Roosevelt files to have federal lawsuit dismissed

Yeshiva official says students will return to borough soon


Roosevelt believes it has grounds to have the lawsuit that the local synagogue and yeshiva filed against it dismissed.

The borough’s special counsel, Howard Cohen, has filed a motion to dismiss the lawsuit with the U.S. District Court for the District of New Jersey. Borough officials said the court is scheduled to hear the matter Dec. 13 but may not render a final decision on that date.

Congregation Anshei Roosevelt and Yeshiva Me’on Hatorah filed the lawsuit Aug. 27 against the borough, its Planning Board and Zoning Board, the mayor and council, the Roosevelt Preservation Association, and certain individual members of the Planning and Zoning boards and Borough Council. The lawsuit charges that the defendants took action against the Homestead Lane synagogue and the yeshiva, which is housed in the synagogue, that were designed to restrict the religious freedom of the synagogue’s and yeshiva’s members, according to Joshua Pruzansky, executive vice president of the yeshiva.

At the time the lawsuit was filed, Bruce Shoulson, of Lowenstein Sandler in Roseland, attorney for the plaintiffs, said, “Officials of the borough have been involved in a systematic and deliberate campaign to keep the local synagogue from allowing its premises to be used by Yeshiva Me’on Hatorah despite the best efforts of both institutions to forge normal and neighborly relations with the approximately 900 residents who live in the borough.”

The lawsuit seeks to overturn a July 24 decision by the borough’s Planning and Zoning boards that concluded that the yeshiva’s operation on the premises of the synagogue does not comply with the borough’s zoning ordinances.

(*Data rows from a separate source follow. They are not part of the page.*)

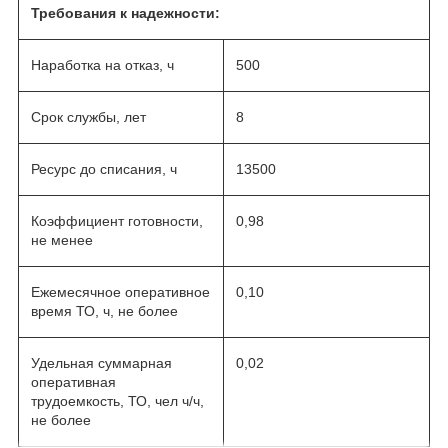
Требования к надежности:
Наработка на отказ, ч
500
Срок службы, лет
8
Ресурс до списания, ч
13500
Коэффициент готовности,
0,98
не менее
Ежемесячное оперативное
0,10
время ТО, ч, не более
Удельная суммарная
0,02
оперативная
трудоемкость, ТО, чел ч/ч,
не более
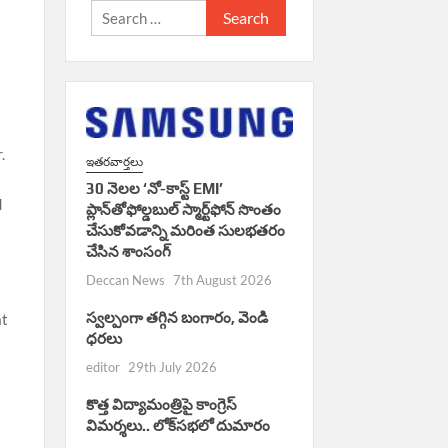
Search
for:
.
ఇతరవార్తలు
30 నెలల ‘నో-కాస్ట్ EMI’
d
ప్లాన్‌తోఫోల్డబుల్ స్మార్ట్‌ఫోన్ సొంతం
చేసుకోవడాన్ని మరింత సులభతరం
చేసిన శాంసంగ్
Deccan News
7th August 2026
స్వల్పంగా తగ్గిన బంగారం, వెండి
at
ధరలు
editor
29th July 2026
కొత్త విద్యామంత్రిపై కాంగ్రెస్
విమర్శలు.. లోక్‌సభలో దుమారం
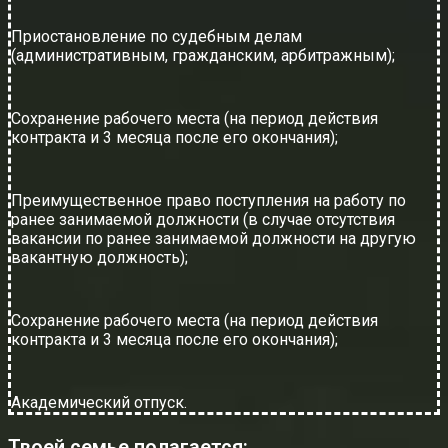
Приостановление по судебным делам
(административным, гражданским, арбитражным);
Сохранение рабочего места (на период действия
контракта и 3 месяца после его окончания);
Преимущественное право поступления на работу по
ранее занимаемой должности (в случае отсутствия
вакансии по ранее занимаемой должности на другую
вакантную должность);
Сохранение рабочего места (на период действия
контракта и 3 месяца после его окончания);
Академический отпуск.
Твоей семье полагается:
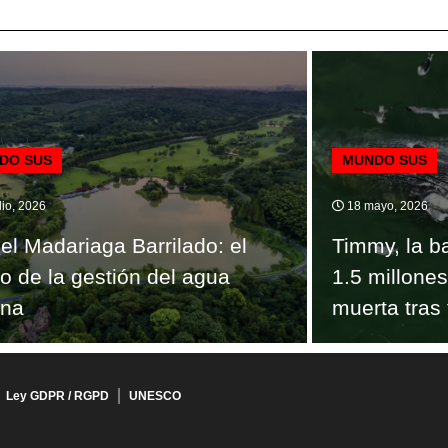
DO SUS
MUNDO SUS
lio, 2026
18 mayo, 2026
el Madariaga Barrilado: el
Timmy, la b
ro de la gestión del agua
1.5 millone
ana
muerta tras 
Ley GDPR / RGPD
UNESCO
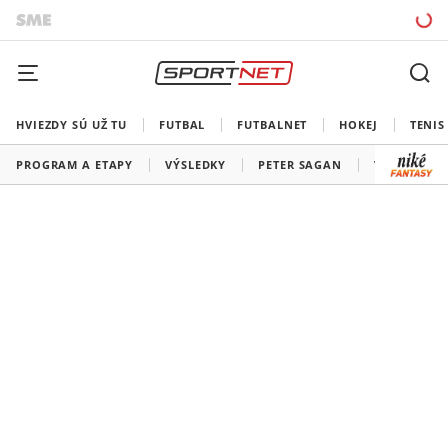
HVIEZDY SÚ UŽ TU
FUTBAL
FUTBALNET
HOKEJ
TENIS
PROGRAM A ETAPY
VÝSLEDKY
PETER SAGAN
VŠETKY TÍM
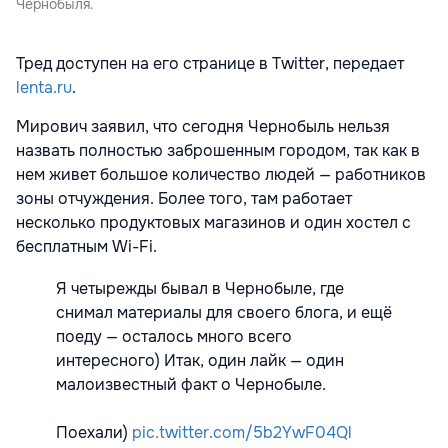
Чернобыля.
Тред доступен на его странице в Twitter, передает
lenta.ru
.
Мирович заявил, что сегодня Чернобыль нельзя
назвать полностью заброшенным городом, так как в
нем живет большое количество людей — работников
зоны отчуждения. Более того, там работает
несколько продуктовых магазинов и один хостел с
бесплатным Wi-Fi.
Я четырежды бывал в Чернобыле, где
снимал материалы для своего блога, и ещё
поеду — осталось много всего
интересного) Итак, один лайк — один
малоизвестный факт о Чернобыле.
Поехали)
pic.twitter.com/5b2YwF04Ql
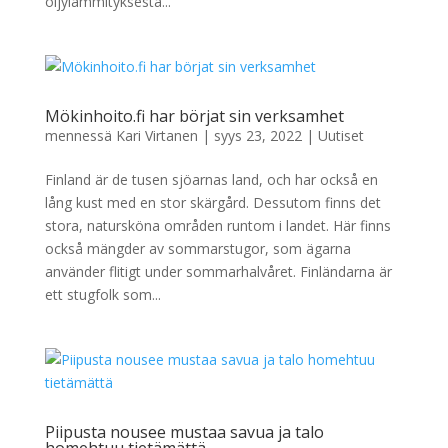
öljylämmityksestä...
Mökinhoito.fi har börjat sin verksamhet
mennessä
Kari Virtanen
|
syys 23, 2022
|
Uutiset
Finland är de tusen sjöarnas land, och har också en
lång kust med en stor skärgård. Dessutom finns det
stora, natursköna områden runtom i landet. Här finns
också mängder av sommarstugor, som ägarna
använder flitigt under sommarhalvåret. Finländarna är
ett stugfolk som...
Piipusta nousee mustaa savua ja talo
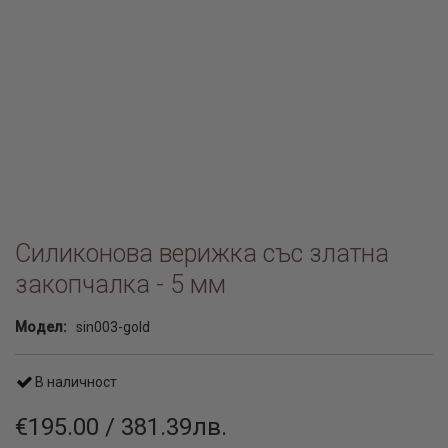
Силиконова верижка със златна
закопчалка - 5 мм
Модел:
sin003-gold
В наличност
€195.00 / 381.39лв.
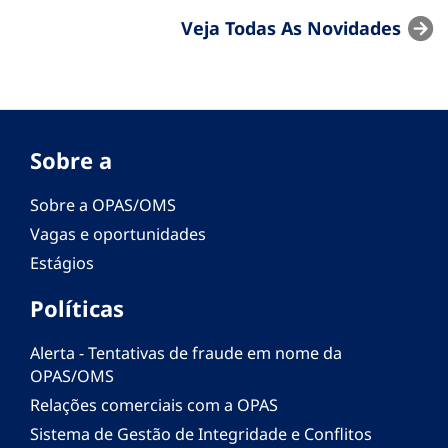
Veja Todas As Novidades
Sobre a
Sobre a OPAS/OMS
Vagas e oportunidades
Estágios
Políticas
Alerta - Tentativas de fraude em nome da
OPAS/OMS
Relações comerciais com a OPAS
Sistema de Gestão de Integridade e Conflitos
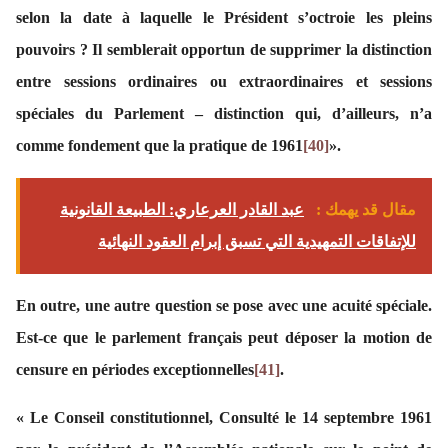
selon la date à laquelle le Président s’octroie les pleins
pouvoirs ? Il semblerait opportun de supprimer la distinction
entre sessions ordinaires ou extraordinaires et sessions
spéciales du Parlement – distinction qui, d’ailleurs, n’a
comme fondement que la pratique de 1961
[40]
».
مقال قد يهمك :
عبد القادر العرعاري: الطبيعة القانونية
للإتفاقات التمهيدية التي تسبق إبرام العقود النهائية
En outre, une autre question se pose avec une acuité spéciale.
Est-ce que le parlement français peut déposer la motion de
censure en périodes exceptionnelles
[41]
.
« Le Conseil constitutionnel, Consulté le 14 septembre 1961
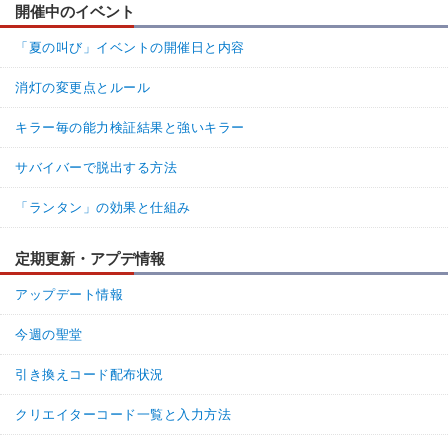
6.
開催中のイベント
そもそもセルフケアとか治療キットが無いのに回復できるっての
「夏の叫び」イベントの開催日と内容
がおかしいんだよ
普通のケガはセルフケアや救急箱が無いと治療できないのになん
消灯の変更点とルール
でそれ以上に重たそうな深手状態は治療できるのか
キラー毎の能力検証結果と強いキラー
あと走りながらだと無効になるのも変だし、始めたての頃リージ
ョン使ってた時は、斬って深手状態にしてそれを追いかけ回して
サバイバーで脱出する方法
る間に深手タイマーが切れて倒れさせるのかと思ってたわ
「ランタン」の効果と仕組み
95%
5%
返信
(0)
定期更新・アプデ情報
名無しさん
通報
5.
アップデート情報
この状態異常さ、絶対に息してないよね。
多分制限時間か妨害的な役割持たせたかったんだろうけど、走り
今週の聖堂
回って安全な所に逃げてそこで治療すればなんてことなくなるよ
ね。
引き換えコード配布状況
タイマーの量増やして良いから走ってる時に普通に減って、歩い
クリエイターコード一覧と入力方法
てる時は少しずつ減って、で治療中も歩いてる時と同じくらいの
速さで減少するってしないと意味ない気がする。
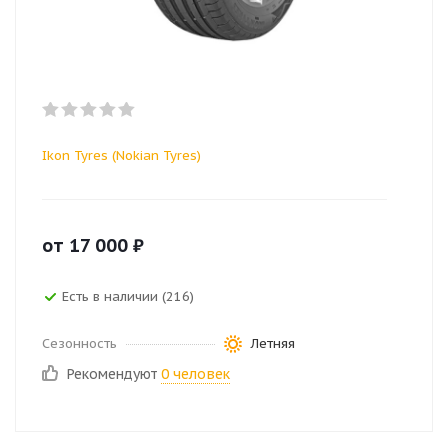
Ikon Tyres (Nokian Tyres)
от
17 000
₽
Есть в наличии (216)
Сезонность
Летняя
Рекомендуют
0 человек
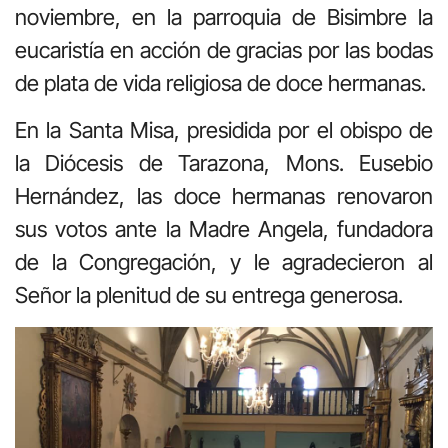
noviembre, en la parroquia de Bisimbre la
eucaristía en acción de gracias por las bodas
de plata de vida religiosa de doce hermanas.
En la Santa Misa, presidida por el obispo de
la Diócesis de Tarazona, Mons. Eusebio
Hernández, las doce hermanas renovaron
sus votos ante la Madre Angela, fundadora
de la Congregación, y le agradecieron al
Señor la plenitud de su entrega generosa.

Borough officials said they cannot comment on the ongoing litigation. However, yeshiva-related issues were discussed at the council’s Nov. 14 meeting.

Homestead Lane resident Nancy Warnick told the council that her street is “heaven on earth again” because the yeshiva has not been in operation at the synagogue for almost two months.

The yeshiva began leasing the Homestead Lane synagogue in 2005 and has added another class of high school-age boys to the school each year since then. The school, which currently has approximately 40 members, started classes as usual in September but later that month stopped using the synagogue.

The lawsuit that the yeshiva and synagogue filed states, “If the yeshiva is forced to cease operating, particularly with classes now in session for the current school year, it would be nearly impossible for the yeshiva’s students to enroll in another yeshiva elsewhere. The yeshiva is unique in its approach to the study of Jewish religious texts and doctrine, and it would be difficult to ensure its students access to similar education if the yeshiva were to close.”

When asked where the yeshiva students are, Pruzansky said, “Somewhere else.”

“They will come back in good time,” he said.

The lawsuit further states, “One important function of the yeshiva and its staff is to support and sustain the congregation, without which the synagogue would be unable to provide a house of worship and study for the members of the congregation. If the yeshiva were to close, the synagogue would have to cease operations as well.”

When contacted regarding how the yeshiva’s recent withdrawal from the town has affected the synagogue and its services, Roosevelt resident Arthur Shapiro, the newly elected president of Congregation Anshei Roosevelt, said, “We are in the process of litigation and so it would be inappropriate to provide you with further information.”

When asked if the synagogue has considered selling its property to the yeshiva, Shapiro said that the congregation

“has no plans for selling its property to the yeshiva.”

Earlier this year, the state Department of

Community Affairs

(DCA) fined the

yeshiva for illegally

using three homes on

Homestead Lane as dormitories

to house its students. Since the yeshiva stopped operating out of the synagogue earlier this year, yeshiva students have not been housed in the community.

When asked if the DCA had anything to do with the evacuation of the homes, DCA spokesperson Chris Donnelly said, “The DCA has not mandated an evacuation of these properties. We are still operating under the initial settlement agreement, which limits occupancy of the three Homestead Lane properties to five or fewer people at each location.”

Donnelly said that the yeshiva has applied for and has been issued permits to make some corrections to the homes that would allow them to eventually be classified as dorms.

“Until all requirements regarding dormitory status are met and the owners obtain the necessary zoning approvals from the municipality for a change of use, certificates of occupancy cannot and will not be issued and no more than five residents can be housed at these locations,” he said.

Warnick, who lives next door to 2 Homestead Lane, which is one of the homes the yeshiva had been using to house students, told the Borough Council that she understands that the yeshiva will “invade” the neighborhood again soon and that she considers the invasion one having to do with money.

Warnick told the council that her issue with the yeshiva was never about the 12 students who originally comprised the school, but about the eventual 150 students and staff the school has said it plans to bring into the residential neighborhood.

“It increases the population of the community by about 20 percent on one little street,” Warnick said, adding that the increase in the population will affect the borough’s water, sewer and other services.

“It’s a school, and it doesn’t belong there,” she said.